** BEGIN Recorded information **
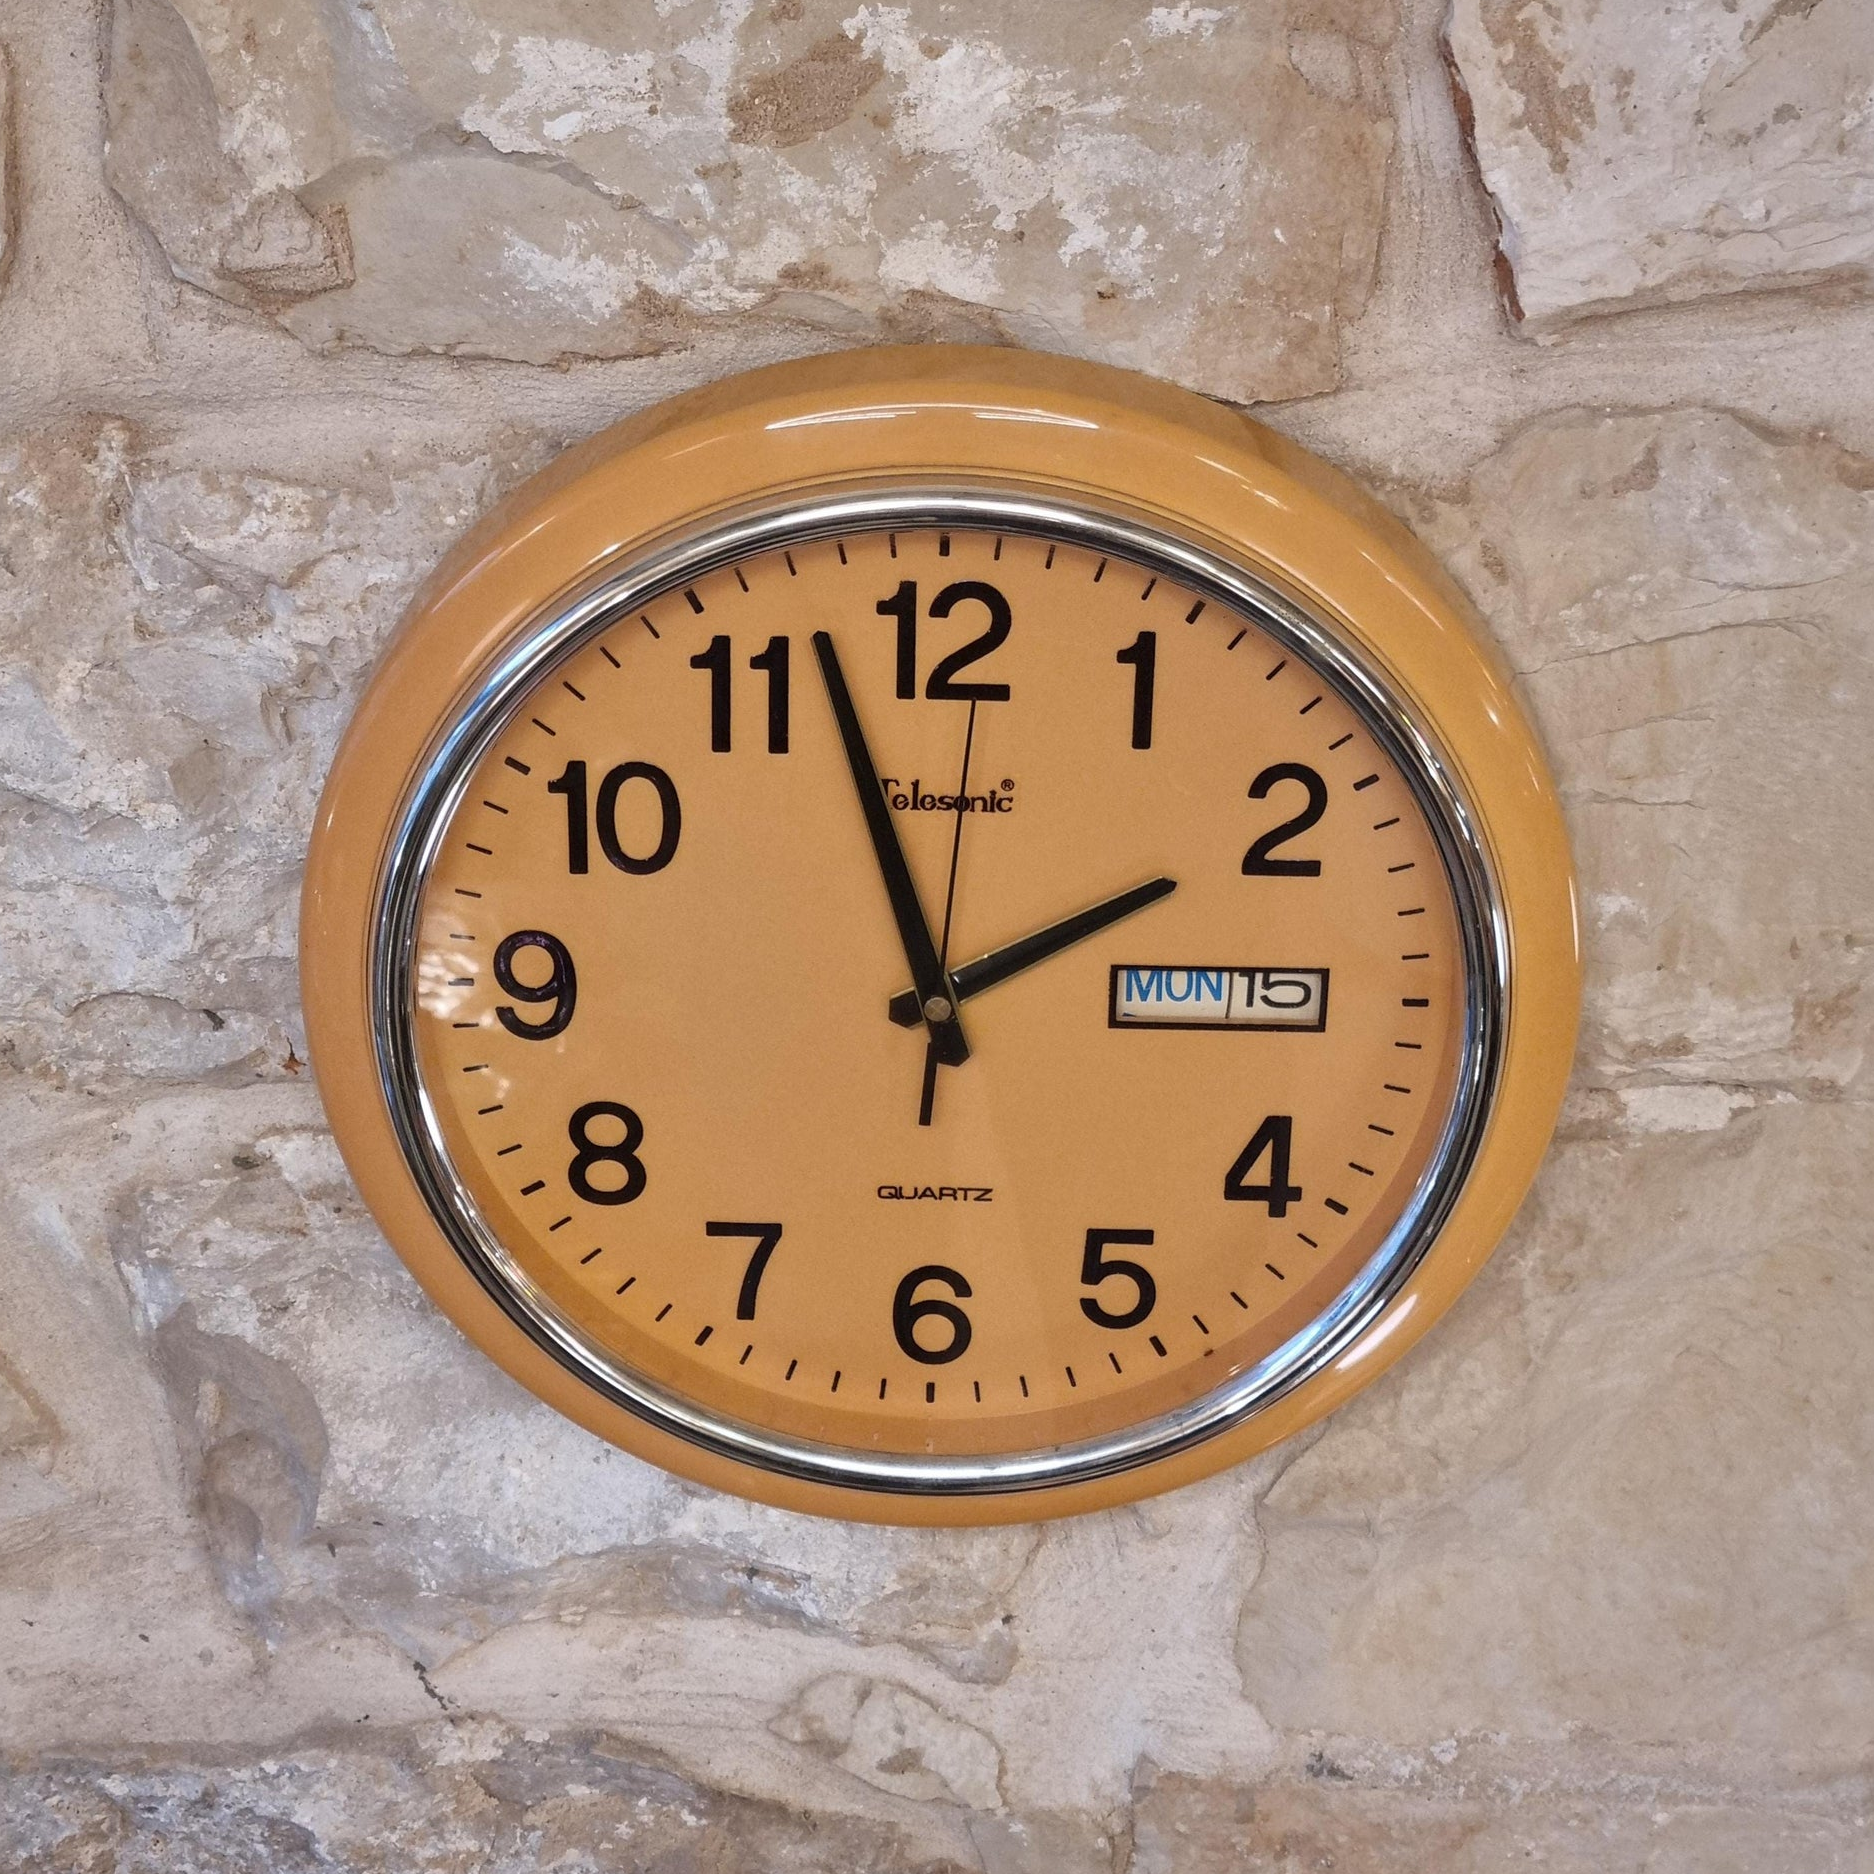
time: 1:57
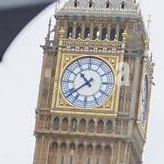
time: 10:38
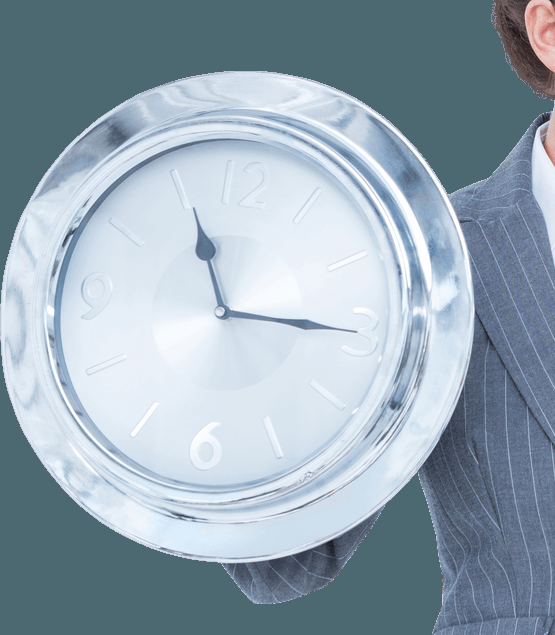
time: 11:16
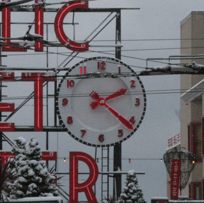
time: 2:21
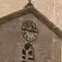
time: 2:46
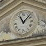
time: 11:07
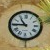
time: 10:45
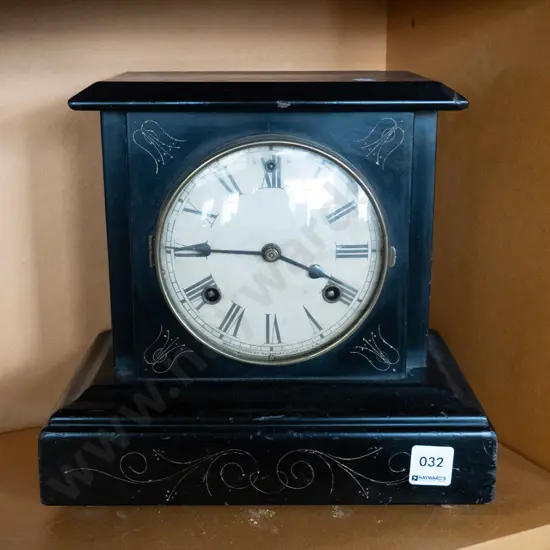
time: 3:45
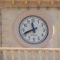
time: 11:41
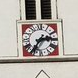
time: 2:35
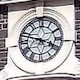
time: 3:47
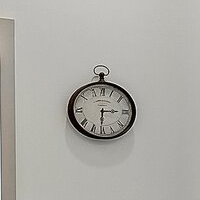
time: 6:14
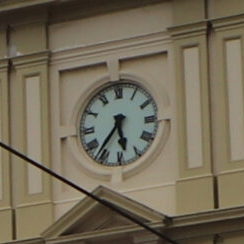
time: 5:36
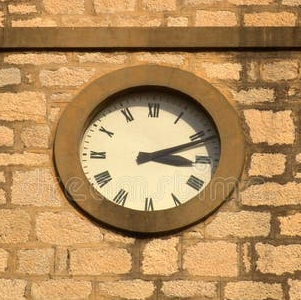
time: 3:11
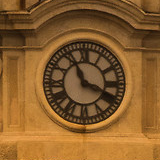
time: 11:18
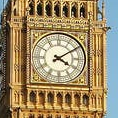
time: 4:09
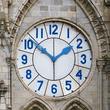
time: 1:51
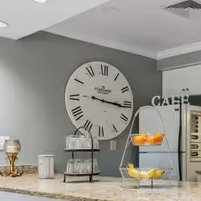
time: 3:16
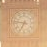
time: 6:46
** END Recorded information **
Copy out every one of the rows above exactly as they stand, including each time line. Leave the pictures out of your answer.

time: 1:57
time: 10:38
time: 11:16
time: 2:21
time: 2:46
time: 11:07
time: 10:45
time: 3:45
time: 11:41
time: 2:35
time: 3:47
time: 6:14
time: 5:36
time: 3:11
time: 11:18
time: 4:09
time: 1:51
time: 3:16
time: 6:46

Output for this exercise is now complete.